━━ Texto de lectura
Quienes sostienen esta acepción hicieron circular por las redes sociales y los medios alternativos una respuesta a los que justificaban la represión. Esta postura se condensó en una frase que devino consigna: “violencia también es mentir”. Es en referencia a los dichos del presidente Mauricio Macri en los tiempos anteriores a la reforma. Como por ejemplo, el famoso tweet en el que dice que “Los jubilados serán prioridad para nosotros”.
Es decir, esta postura entiende a la violencia no sólo ni necesariamente como física sino también como la violencia simbólica; en este caso, mentir y recortar el gasto público.
━━━━
━━ Datos proporcionados
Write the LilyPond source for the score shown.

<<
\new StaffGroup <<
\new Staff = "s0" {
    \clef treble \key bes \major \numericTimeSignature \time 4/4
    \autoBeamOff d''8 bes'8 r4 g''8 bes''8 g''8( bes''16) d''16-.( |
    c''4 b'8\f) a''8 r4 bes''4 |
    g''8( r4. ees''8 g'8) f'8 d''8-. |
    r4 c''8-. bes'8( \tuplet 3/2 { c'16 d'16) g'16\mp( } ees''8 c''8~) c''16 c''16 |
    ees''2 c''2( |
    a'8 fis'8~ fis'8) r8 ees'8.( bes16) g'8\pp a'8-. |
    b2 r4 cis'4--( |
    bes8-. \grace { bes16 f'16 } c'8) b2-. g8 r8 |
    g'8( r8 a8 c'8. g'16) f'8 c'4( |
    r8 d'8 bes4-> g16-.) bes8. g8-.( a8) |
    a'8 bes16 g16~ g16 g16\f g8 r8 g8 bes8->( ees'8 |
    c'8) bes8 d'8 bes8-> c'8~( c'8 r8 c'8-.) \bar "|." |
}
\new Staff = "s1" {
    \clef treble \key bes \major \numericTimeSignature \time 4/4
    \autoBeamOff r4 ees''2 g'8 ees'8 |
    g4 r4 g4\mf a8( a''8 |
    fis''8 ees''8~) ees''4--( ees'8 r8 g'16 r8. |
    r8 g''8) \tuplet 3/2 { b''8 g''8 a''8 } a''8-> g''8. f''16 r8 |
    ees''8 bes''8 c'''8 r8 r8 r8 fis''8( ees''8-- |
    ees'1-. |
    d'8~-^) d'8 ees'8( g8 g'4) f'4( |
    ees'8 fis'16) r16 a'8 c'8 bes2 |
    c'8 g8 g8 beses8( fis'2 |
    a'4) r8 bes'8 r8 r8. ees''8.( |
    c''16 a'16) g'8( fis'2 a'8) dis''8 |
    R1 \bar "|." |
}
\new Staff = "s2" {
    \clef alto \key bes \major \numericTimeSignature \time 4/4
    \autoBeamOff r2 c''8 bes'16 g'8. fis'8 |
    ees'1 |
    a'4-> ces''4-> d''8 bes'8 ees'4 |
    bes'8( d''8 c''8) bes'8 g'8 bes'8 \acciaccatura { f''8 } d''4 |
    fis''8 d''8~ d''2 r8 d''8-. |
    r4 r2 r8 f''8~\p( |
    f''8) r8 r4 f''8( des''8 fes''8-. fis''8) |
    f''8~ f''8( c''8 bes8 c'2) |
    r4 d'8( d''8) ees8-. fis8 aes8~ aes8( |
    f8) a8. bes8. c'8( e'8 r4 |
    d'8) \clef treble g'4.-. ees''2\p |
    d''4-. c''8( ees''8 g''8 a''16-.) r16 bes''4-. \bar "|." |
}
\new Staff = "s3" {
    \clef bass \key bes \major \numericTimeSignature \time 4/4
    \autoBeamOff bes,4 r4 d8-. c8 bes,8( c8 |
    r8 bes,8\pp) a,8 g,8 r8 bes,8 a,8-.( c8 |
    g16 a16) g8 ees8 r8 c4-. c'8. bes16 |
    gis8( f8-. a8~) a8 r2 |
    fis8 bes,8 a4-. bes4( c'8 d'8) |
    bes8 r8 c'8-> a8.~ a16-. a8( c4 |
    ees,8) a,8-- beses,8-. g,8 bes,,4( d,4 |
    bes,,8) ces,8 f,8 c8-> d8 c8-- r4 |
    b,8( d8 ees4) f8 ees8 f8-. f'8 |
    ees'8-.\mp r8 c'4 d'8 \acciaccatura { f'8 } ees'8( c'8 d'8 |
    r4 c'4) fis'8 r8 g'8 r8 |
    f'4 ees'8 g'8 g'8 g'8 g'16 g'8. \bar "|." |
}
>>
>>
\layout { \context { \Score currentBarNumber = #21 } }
━━━━
* _Problema a resolver_: Reescribe el pasaje del texto sobre la violencia simbólica que comienza en "Quienes sostienen esta" y termina en "el gasto público.", cambiando "redes sociales" por "plataformas digitales".

* _Solución propuesta_:
Quienes sostienen esta acepción hicieron circular por las plataformas digitales y los medios alternativos una respuesta a los que justificaban la represión. Esta postura se condensó en una frase que devino consigna: “violencia también es mentir”. Es en referencia a los dichos del presidente Mauricio Macri en los tiempos anteriores a la reforma. Como por ejemplo, el famoso tweet en el que dice que “Los jubilados serán prioridad para nosotros”.
Es decir, esta postura entiende a la violencia no sólo ni necesariamente como física sino también como la violencia simbólica; en este caso, mentir y recortar el gasto público.